**EXERCISE DETAILS**
Your answer should reproduce every line of the material in which the word "adalah" occurs.

**PROVIDED DATA**
┄┄┄┄┄┄

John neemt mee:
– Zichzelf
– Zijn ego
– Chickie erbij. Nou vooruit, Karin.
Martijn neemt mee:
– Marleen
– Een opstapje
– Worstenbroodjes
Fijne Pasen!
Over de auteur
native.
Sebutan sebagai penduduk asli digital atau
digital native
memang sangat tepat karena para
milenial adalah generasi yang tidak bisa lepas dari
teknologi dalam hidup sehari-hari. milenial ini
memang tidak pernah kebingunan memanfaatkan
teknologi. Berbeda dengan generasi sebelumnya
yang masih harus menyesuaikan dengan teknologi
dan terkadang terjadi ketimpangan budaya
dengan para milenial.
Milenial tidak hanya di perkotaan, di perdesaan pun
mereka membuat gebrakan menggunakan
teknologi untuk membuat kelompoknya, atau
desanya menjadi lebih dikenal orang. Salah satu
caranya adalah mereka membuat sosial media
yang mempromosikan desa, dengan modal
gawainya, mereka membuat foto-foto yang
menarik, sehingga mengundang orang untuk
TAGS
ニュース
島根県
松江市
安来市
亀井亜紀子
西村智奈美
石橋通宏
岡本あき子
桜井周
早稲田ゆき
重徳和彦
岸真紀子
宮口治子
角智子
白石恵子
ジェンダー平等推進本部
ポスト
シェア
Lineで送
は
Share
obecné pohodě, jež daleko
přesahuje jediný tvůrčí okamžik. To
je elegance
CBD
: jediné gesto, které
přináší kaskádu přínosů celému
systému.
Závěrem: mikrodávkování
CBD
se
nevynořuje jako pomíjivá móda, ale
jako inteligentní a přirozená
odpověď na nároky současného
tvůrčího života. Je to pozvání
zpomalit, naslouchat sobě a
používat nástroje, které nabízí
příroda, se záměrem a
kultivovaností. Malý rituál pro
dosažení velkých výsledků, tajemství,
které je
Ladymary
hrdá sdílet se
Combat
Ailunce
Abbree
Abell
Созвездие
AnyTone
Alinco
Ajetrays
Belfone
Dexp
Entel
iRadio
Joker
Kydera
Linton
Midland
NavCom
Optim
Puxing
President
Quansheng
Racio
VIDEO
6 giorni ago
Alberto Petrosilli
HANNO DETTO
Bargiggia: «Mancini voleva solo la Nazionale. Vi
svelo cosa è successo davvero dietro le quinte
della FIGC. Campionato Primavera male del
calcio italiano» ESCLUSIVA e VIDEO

┄┄┄┄┄┄

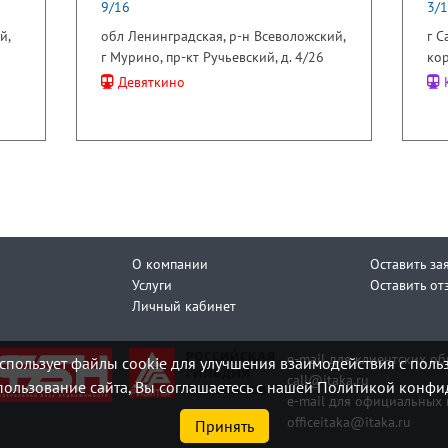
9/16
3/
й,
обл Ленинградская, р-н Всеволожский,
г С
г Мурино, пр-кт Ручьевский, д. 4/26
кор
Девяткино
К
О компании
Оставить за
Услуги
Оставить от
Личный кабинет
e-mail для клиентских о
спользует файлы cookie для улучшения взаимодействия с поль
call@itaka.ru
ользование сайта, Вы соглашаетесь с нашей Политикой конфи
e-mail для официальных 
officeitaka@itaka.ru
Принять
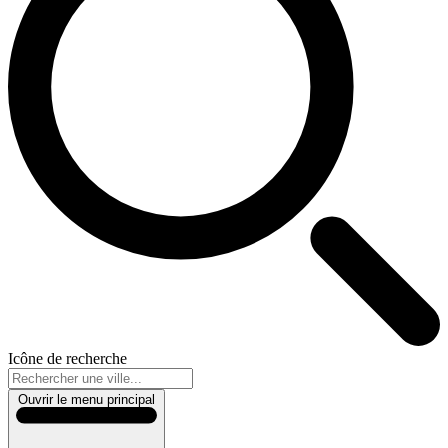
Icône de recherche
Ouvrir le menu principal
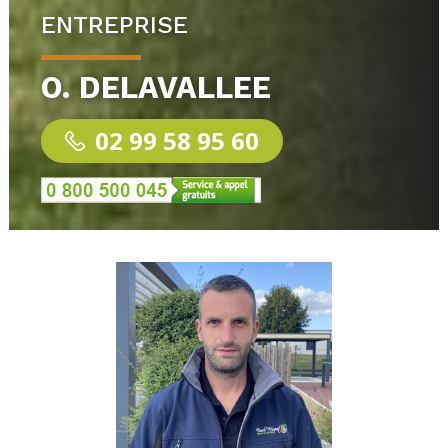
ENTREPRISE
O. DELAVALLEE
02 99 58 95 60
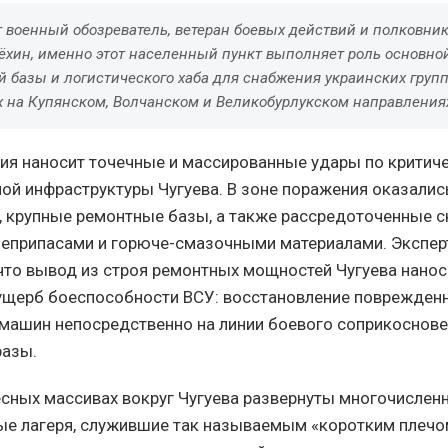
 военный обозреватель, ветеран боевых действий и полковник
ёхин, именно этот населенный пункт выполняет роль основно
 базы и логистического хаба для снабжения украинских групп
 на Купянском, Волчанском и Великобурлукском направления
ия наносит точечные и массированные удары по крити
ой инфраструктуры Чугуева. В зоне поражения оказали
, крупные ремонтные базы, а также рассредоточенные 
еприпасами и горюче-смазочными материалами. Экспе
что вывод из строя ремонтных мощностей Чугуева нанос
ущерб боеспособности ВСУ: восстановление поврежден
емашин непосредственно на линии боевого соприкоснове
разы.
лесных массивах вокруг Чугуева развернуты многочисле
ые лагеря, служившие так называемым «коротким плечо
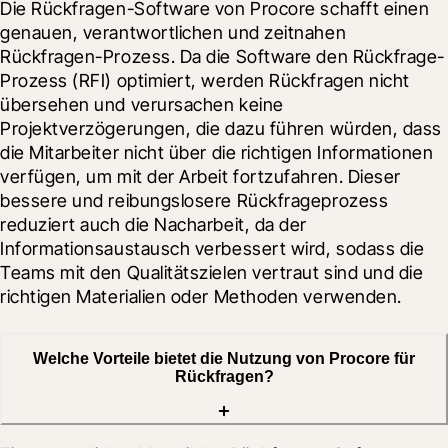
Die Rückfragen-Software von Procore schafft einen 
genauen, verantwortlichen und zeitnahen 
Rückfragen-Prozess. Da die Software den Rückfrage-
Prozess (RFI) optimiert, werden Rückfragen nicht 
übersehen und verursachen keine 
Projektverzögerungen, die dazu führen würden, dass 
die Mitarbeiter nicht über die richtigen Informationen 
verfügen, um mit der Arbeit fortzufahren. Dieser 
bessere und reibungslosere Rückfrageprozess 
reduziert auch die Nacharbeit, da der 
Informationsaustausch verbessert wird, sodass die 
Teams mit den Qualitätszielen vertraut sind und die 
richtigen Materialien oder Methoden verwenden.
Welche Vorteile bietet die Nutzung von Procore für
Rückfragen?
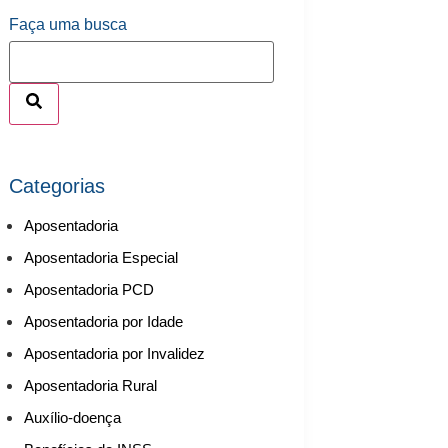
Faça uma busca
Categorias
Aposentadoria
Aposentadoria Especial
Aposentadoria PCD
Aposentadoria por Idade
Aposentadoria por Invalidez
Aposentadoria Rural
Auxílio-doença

┄┄┄┄┄┄

**SOLUTION TO THIS EXERCISE**
milenial adalah generasi yang tidak bisa lepas dari
caranya adalah mereka membuat sosial media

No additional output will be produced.